Abschließende Bewertung
Der erste Teil erhält von mir mit 59 / 100 Punkten keine wirklich gute Punktzahl. Das liegt vor allem an den Schreibstil, an der Einleitung und teilweise an der Geschichte selbst. Auf jeden Fall hätte ich viel mehr erwartet, weil diese Reihe ja wirklich extrem bekannt und beliebt ist und mir aus meinem näheren Umfeld immer wieder empfohlen wurde. Aber wie gesagt: Für den zweiten Teil sehe ich wirklich großes Potenzial - wenn es sich so weiterentwickelt, wie ich hoffe.

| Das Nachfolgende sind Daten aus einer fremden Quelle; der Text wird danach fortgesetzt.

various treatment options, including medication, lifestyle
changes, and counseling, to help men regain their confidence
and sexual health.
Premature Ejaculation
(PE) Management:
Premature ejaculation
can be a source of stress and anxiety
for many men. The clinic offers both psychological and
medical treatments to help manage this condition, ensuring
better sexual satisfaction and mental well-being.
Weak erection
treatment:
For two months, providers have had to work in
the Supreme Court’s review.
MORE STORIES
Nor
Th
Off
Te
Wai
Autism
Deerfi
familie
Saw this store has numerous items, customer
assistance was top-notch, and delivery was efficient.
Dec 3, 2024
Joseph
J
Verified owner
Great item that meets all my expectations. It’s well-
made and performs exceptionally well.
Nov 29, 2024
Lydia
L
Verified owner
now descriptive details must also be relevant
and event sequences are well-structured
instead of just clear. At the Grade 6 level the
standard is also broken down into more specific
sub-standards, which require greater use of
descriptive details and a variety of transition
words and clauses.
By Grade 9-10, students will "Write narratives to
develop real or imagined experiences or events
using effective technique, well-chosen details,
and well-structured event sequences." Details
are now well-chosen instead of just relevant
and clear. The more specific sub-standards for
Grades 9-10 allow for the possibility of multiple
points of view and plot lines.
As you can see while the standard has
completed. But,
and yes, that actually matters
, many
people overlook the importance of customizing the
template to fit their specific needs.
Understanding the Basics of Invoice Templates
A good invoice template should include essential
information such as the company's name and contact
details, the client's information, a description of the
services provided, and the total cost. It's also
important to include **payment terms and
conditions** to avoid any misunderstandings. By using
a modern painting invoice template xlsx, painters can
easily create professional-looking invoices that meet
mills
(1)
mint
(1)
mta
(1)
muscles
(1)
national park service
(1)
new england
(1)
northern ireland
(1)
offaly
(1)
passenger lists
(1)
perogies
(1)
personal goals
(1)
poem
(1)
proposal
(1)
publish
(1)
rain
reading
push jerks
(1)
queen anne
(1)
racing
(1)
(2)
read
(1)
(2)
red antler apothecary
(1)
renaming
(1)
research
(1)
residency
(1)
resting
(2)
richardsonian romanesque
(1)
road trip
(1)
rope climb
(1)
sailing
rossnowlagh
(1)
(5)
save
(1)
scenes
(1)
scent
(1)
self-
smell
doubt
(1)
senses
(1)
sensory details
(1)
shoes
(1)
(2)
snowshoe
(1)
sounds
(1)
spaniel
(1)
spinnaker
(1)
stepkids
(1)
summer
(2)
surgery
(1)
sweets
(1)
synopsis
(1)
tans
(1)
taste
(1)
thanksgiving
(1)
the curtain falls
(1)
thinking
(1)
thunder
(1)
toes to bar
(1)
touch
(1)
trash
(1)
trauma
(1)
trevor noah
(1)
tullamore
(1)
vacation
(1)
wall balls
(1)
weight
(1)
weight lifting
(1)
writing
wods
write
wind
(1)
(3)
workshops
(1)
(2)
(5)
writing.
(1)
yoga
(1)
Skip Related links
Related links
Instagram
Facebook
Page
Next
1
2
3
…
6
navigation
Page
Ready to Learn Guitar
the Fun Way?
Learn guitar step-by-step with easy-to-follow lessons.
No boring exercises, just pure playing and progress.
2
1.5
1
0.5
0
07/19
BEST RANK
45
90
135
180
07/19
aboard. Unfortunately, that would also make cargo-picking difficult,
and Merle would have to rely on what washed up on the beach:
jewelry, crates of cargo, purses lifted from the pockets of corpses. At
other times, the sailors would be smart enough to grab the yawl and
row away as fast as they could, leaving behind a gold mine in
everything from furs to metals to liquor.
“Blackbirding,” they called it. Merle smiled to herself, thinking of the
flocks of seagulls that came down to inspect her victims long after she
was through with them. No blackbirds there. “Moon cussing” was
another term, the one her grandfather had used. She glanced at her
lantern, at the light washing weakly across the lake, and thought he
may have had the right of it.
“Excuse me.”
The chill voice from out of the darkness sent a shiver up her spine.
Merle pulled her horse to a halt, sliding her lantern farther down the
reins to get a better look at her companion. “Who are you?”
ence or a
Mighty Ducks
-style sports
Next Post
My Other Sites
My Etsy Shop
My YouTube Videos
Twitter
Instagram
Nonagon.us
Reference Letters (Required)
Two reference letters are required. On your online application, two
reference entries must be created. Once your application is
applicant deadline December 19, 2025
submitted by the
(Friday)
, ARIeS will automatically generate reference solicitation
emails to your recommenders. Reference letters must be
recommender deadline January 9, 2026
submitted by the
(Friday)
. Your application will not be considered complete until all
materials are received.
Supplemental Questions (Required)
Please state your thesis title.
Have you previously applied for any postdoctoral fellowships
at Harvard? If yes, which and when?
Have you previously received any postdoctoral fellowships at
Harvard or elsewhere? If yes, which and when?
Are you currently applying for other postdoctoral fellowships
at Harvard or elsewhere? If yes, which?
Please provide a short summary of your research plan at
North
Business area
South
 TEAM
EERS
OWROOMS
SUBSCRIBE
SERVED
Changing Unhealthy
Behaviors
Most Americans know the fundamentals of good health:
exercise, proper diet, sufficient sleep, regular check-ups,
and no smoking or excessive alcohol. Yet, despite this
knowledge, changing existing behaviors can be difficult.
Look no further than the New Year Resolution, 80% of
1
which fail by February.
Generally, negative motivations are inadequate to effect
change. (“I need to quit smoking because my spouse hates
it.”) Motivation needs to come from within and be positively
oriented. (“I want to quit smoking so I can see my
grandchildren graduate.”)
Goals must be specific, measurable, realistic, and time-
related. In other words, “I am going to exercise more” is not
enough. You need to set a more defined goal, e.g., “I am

Während ich "Der Herr der Ringe 1 - Die Gefährten" gelesen habe, habe ich eine sogenannte Live-Rezension geschrieben - immer nur im Abstand von wenigen Kapiteln. Diese Rezensionen enthalten meine Eindrücke, als ich noch keine Ahnung hatte, wie es immer nach dem Kapitel, wo ich aufgehört habe zu lesen, weiterging. Hier kann man die Live-Rezensionen auch noch nachträglich lesen:
Zunächst muss ich sagen, dass ich in Herr der Ringe ernsthaft gutes Potenzial sehe. Diese Annahme basiert vor allem auf das, was ich über diese Reihe schon gehört habe und darauf, dass ich generell diese Art von Fantasy-Büchern mag. Aber ganz ehrlich: Der sogenannte Prolog am Anfang ist größtenteils der schlechteste Einstieg, den ich je für ein wahrscheinlich so guten Fantasy-Roman gelesen habe. Man wird tatsächlich bis Seite 32 (Vorwort endet bei Seite 15) mit unnützem Wissen über Hobbits zugedröhnt. Manch einer mag es interessant finden, seit wann Hobbits in Höhlen leben, was für ein Kraut sie rauchen und wo sie ihren Bürgermeister wählen. Vielleicht würde mich das später auch interessieren. Betonung auf später. Aber wenn man ein Buch aufschlägt, wo man sich lange drauf gefreut hat, es endlich zu lesen, möchte man auch mit der Geschichte anfangen. Das meiste, was im Prolog steht, hätte man ohne Probleme in einem Nebensatz in der Geschichte selbst erwähnen können. Und über die etwas größeren Geschichten hätte man zusätzliche Sachbücher schreiben können, wie bei Harry Potter Quidditch im Wandel der Zeiten. Das hätte mich deutlich weniger gestört. Aber den Leser zu zwingen, all diese Trivialfakten zu lesen, bevor es überhaupt losgeht, finde ich zumindest bei dieser Geschichte definitiv die falsche Art, einzusteigen. Bei anderen Büchern hätte das eventuell besser gepasst, kann ich mir aber nicht wirklich vorstellen.
Eine Ausnahme gibt es jedoch: Das Kapitel Der Ringfund. Diese Geschichte war als Einstieg durchaus spannen und hat sich gelohnt, vor der eigentlichen Geschichte zu lesen. Außerdem fühlte es sich erstmals nicht wie ein stumpf geschriebenes Sachbuch an, sondern hatte einen erkennbaren Schreibstil. Dieses Kapitel, und damit auch der ganze Prolog, endet schließlich auf Seite 37 mit dem Satz "Und hier beginnt unsere Geschichte." Im Glauben, den nervigen Prolog jetzt endlich überwunden zu haben und endlich mit der Geschichte zu starten, blättert man um und sieht Anmerkung zu den Auenländischen Geschichtsbüchern. Und auf S. 45 geht es dann endlich los.